Social media helps build connections, but at a cost. The long, tedious process of capacity-building forced upon organizers by the physical constraints of the analog era was time-consuming and labor-intensive, but it built resilience, leadership, and clarity of purpose. Tufecki calls these valuable characteristics “network internalities,” and they help a movement survive setbacks.
In Code is Law, Lawrence Lessig discussed the constraints software architecture imposes on end users. In his example, the 23-person limit on AOL chatrooms made them unusable for developing mass protest. In Twitter and Tear Gas, Tufecki analyzes the affordances constraining activists on a number of platforms primarily designed to optimize advertising revenues. Facebook’s Real Names policy helps activists who want to attract attention but is dangerous for others operating under hostile government radar. The same Twitter bots that tell Westerners their friends are following a celebrity’s new account helps those in more repressive regimes to identify new accounts set up by those whose old ones have been blocked by a court order.
Tufecki finds that governments are indeed adapting by changing their strategies and learning to decode the signals. Turkish President Recep Tayyip Erdoğan has used real examples of bad behavior to paint Twitter as toxic to deter participation. Modern Chinese censors focus on removing only postings with the potential for encouraging collective action, especially when the posters appear to be closely geolocated. In addition, China has an army of posters who leap into action when controversies arise, not to spread propaganda but to distract attention, the real prize in the struggle for power.

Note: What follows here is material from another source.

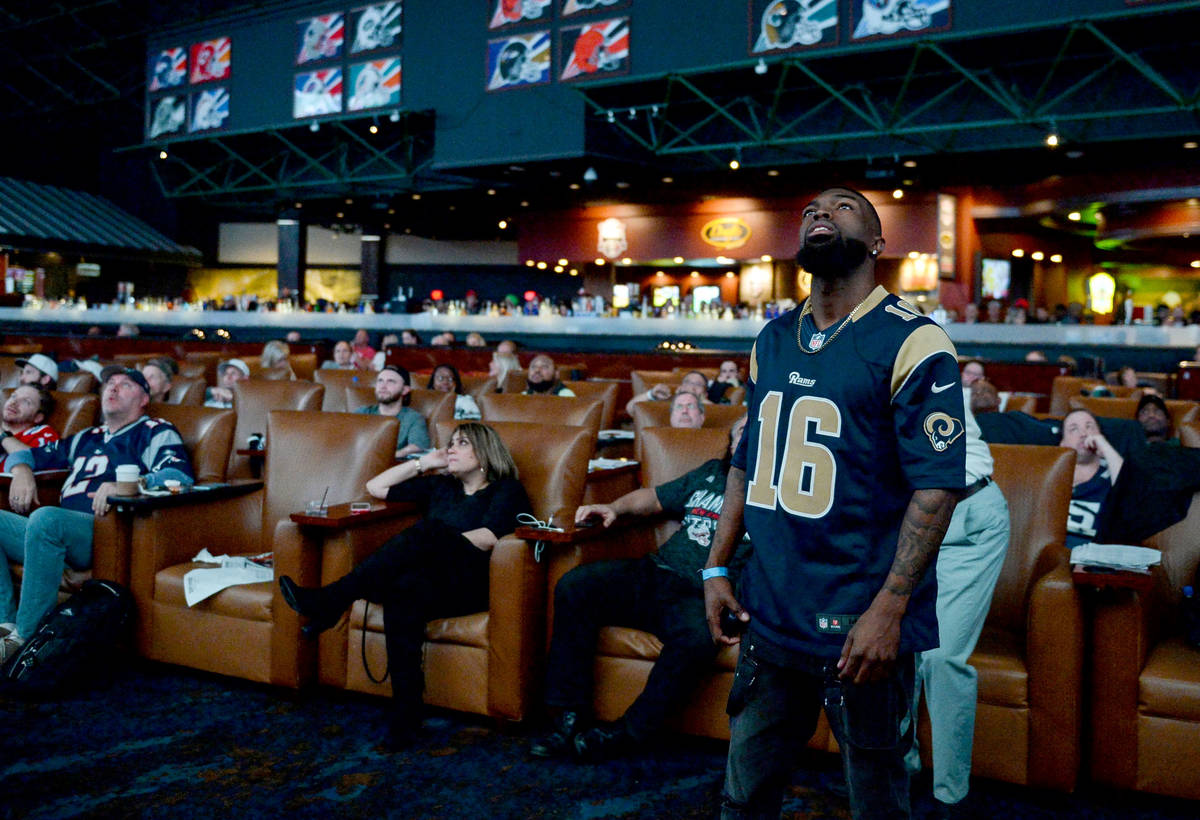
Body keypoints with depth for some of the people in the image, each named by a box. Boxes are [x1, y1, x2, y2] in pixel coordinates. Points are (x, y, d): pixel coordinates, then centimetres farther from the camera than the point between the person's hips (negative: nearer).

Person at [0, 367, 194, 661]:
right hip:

In a polarized society, Tufecki argues, floods of misinformation that discredit all media are more effective than censorship. A populace who cannot agree on facts and distrusts everything can be paralyzed into inaction, which is all the powerful really need in order to stay in control.
In one of Tufecki’s most personal examples, she is in southern Turkey’s Antalya airport in July 2016. She immediately recognizes a coup attempt when she sees news images of tanks in front of Istanbul’s Bosphorus bridge but no prime minister or president appearing to explain. (A child during the 1980 military coup, Tufecki grew up in a regime of deep cross-media censorship; she only learned many basic facts about her own country when the Internet arrived in Turkey in the mid-1990s.) This coup attempt ends when a CNN Turkey news anchor broadcasts a livestream from President Recep Tayyip Erdoğan calling on the population to resist. He used Facetime to get his story out.
All of this, Tufecki concludes, is still in flux. Digital tools are changing all three types of capacity and offering new ways to signal them. This report from the frontier is important because so few who study the Internet and its impact have the background and ability to cross these many streams.